=== Page-level text extractions ===
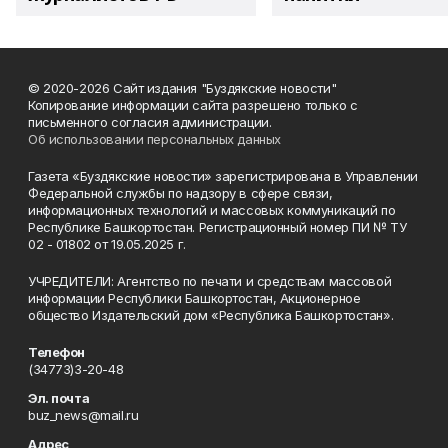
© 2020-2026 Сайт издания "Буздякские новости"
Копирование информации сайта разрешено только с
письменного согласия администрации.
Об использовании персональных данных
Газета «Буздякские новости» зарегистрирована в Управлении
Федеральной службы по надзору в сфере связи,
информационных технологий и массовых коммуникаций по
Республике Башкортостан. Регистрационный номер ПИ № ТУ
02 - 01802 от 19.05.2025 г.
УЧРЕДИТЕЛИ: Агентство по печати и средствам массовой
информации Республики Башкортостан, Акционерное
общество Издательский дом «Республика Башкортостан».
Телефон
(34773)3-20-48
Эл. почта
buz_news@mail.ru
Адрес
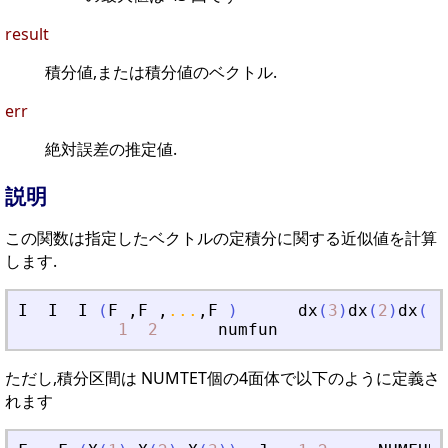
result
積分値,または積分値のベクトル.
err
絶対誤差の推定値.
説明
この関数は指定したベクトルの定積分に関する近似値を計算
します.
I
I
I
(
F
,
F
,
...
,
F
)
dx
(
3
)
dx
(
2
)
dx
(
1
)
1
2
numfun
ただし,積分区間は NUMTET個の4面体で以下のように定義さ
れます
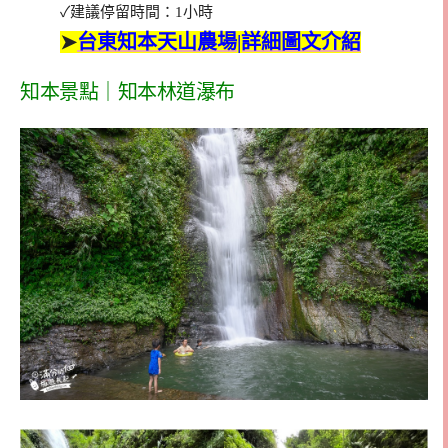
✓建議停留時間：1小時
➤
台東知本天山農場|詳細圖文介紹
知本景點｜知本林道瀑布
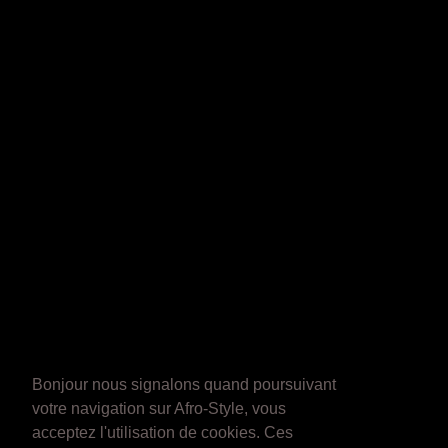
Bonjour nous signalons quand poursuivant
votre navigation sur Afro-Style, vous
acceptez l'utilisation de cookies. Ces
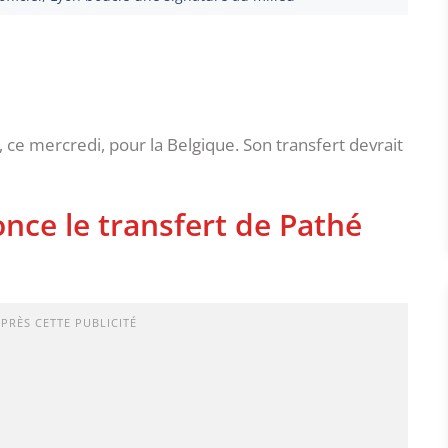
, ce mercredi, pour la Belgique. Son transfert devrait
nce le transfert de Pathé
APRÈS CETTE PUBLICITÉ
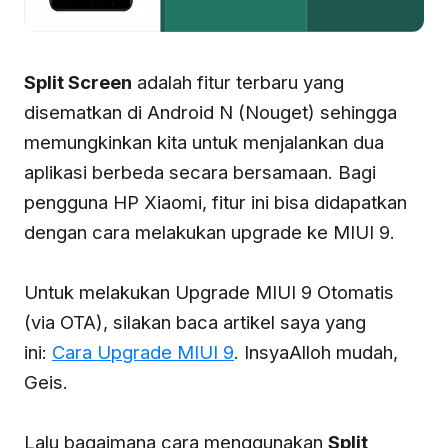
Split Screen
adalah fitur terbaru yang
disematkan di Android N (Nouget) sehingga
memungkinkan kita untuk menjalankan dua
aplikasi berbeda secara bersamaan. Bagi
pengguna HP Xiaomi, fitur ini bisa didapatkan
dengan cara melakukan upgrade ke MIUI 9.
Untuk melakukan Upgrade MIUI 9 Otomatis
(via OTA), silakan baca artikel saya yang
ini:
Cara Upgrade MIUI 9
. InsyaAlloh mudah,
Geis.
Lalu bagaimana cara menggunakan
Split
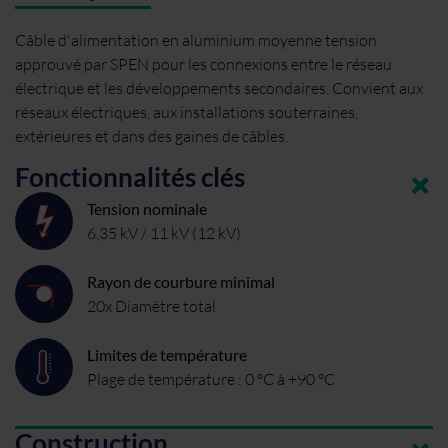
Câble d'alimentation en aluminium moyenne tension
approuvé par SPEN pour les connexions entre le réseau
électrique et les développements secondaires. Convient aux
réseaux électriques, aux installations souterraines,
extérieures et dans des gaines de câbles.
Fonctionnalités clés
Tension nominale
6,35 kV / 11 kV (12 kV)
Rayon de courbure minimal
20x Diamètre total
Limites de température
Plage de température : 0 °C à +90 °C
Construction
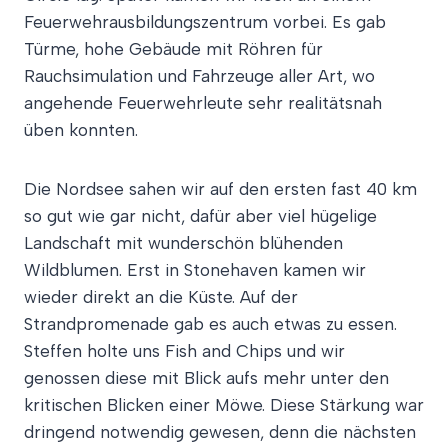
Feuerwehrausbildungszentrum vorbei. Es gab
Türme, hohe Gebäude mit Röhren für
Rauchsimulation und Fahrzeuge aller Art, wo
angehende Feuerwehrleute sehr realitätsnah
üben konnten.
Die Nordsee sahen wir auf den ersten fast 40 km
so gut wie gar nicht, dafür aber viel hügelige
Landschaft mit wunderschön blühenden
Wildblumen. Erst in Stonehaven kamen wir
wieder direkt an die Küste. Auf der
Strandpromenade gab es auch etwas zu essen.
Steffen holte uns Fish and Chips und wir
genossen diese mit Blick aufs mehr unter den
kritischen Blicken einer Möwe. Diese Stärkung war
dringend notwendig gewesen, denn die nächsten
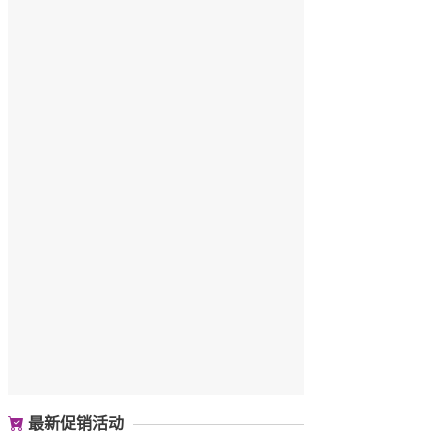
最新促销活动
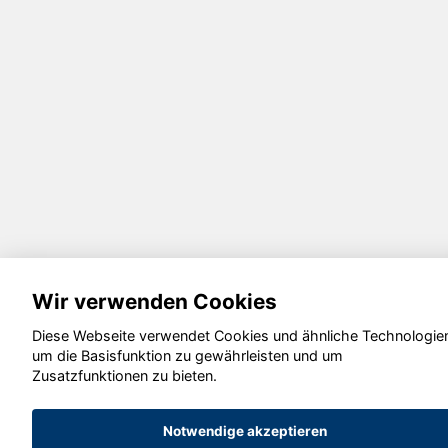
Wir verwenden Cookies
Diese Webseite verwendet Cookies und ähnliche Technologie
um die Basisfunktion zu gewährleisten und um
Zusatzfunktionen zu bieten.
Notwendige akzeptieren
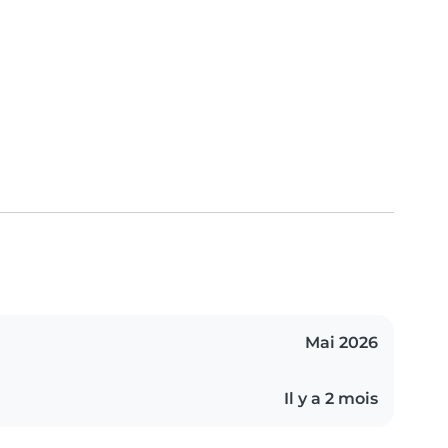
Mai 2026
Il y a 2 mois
==
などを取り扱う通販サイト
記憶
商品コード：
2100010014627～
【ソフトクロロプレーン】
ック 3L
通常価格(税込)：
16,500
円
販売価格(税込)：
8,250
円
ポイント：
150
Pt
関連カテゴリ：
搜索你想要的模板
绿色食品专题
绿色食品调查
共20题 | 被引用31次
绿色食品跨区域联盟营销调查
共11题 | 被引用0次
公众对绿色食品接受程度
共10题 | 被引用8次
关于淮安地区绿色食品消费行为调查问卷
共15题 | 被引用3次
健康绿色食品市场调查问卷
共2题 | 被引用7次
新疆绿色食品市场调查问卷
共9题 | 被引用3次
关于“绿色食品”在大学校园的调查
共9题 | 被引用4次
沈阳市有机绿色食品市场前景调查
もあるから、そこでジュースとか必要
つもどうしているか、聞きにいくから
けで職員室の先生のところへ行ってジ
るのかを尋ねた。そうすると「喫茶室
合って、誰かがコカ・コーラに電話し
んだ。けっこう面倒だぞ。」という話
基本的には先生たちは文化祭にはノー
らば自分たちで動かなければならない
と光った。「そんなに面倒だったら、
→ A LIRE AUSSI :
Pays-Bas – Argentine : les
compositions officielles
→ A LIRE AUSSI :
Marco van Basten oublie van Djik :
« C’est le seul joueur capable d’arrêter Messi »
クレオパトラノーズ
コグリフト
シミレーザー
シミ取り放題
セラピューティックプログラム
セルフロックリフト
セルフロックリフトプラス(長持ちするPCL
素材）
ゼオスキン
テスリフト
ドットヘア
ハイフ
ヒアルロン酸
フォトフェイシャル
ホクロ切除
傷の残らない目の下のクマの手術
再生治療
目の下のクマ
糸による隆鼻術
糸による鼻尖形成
--
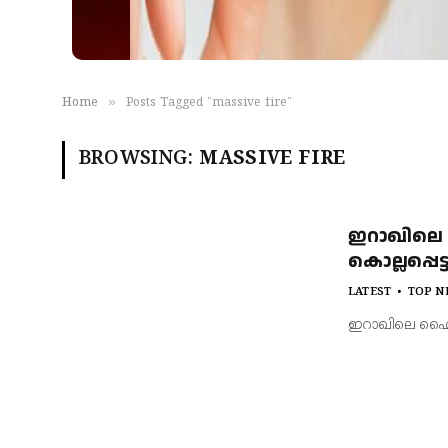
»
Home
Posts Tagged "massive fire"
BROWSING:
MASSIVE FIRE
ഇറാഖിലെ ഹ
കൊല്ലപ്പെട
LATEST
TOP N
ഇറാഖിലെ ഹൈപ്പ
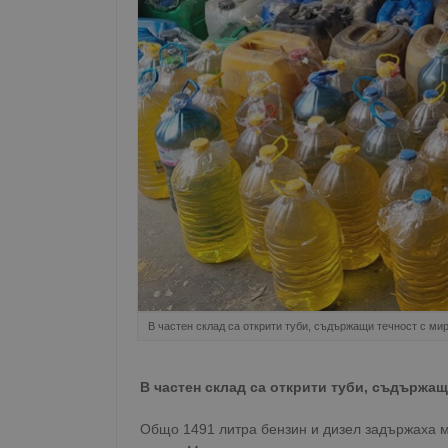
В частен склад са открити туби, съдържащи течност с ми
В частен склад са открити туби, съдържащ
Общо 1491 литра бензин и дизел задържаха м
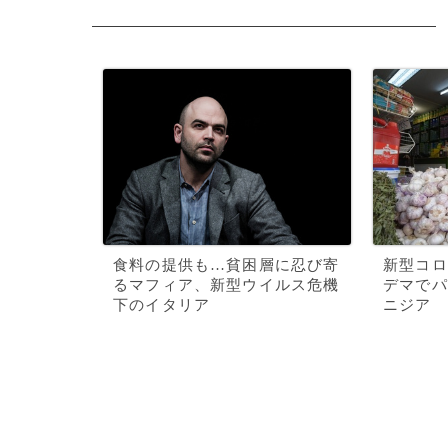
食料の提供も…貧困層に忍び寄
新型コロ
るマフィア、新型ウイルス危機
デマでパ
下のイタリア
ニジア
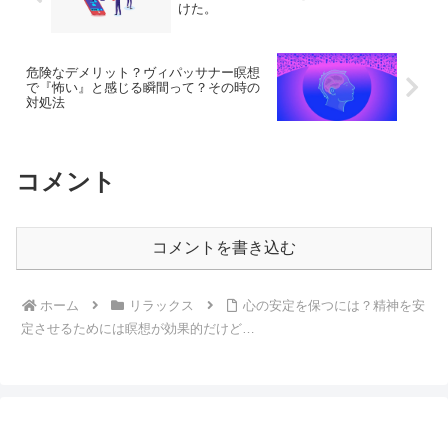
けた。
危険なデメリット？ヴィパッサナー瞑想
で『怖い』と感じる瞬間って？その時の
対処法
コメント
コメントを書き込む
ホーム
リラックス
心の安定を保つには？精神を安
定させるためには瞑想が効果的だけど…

=== Task ===
Please write out the material again, starting with the line containing "食料の提供も…貧困層に忍び寄" and going on through the line containing "定させるためには瞑想が効果的だけど…", with every "瞑想" switched to "メディテーション" and everything else kept the same. Leave the pictures out of your answer.

=== Written solution ===
食料の提供も…貧困層に忍び寄
新型コロ
るマフィア、新型ウイルス危機
デマでパ
下のイタリア
ニジア
けた。
危険なデメリット？ヴィパッサナーメディテーション
で『怖い』と感じる瞬間って？その時の
対処法
コメント
コメントを書き込む
ホーム
リラックス
心の安定を保つには？精神を安
定させるためにはメディテーションが効果的だけど…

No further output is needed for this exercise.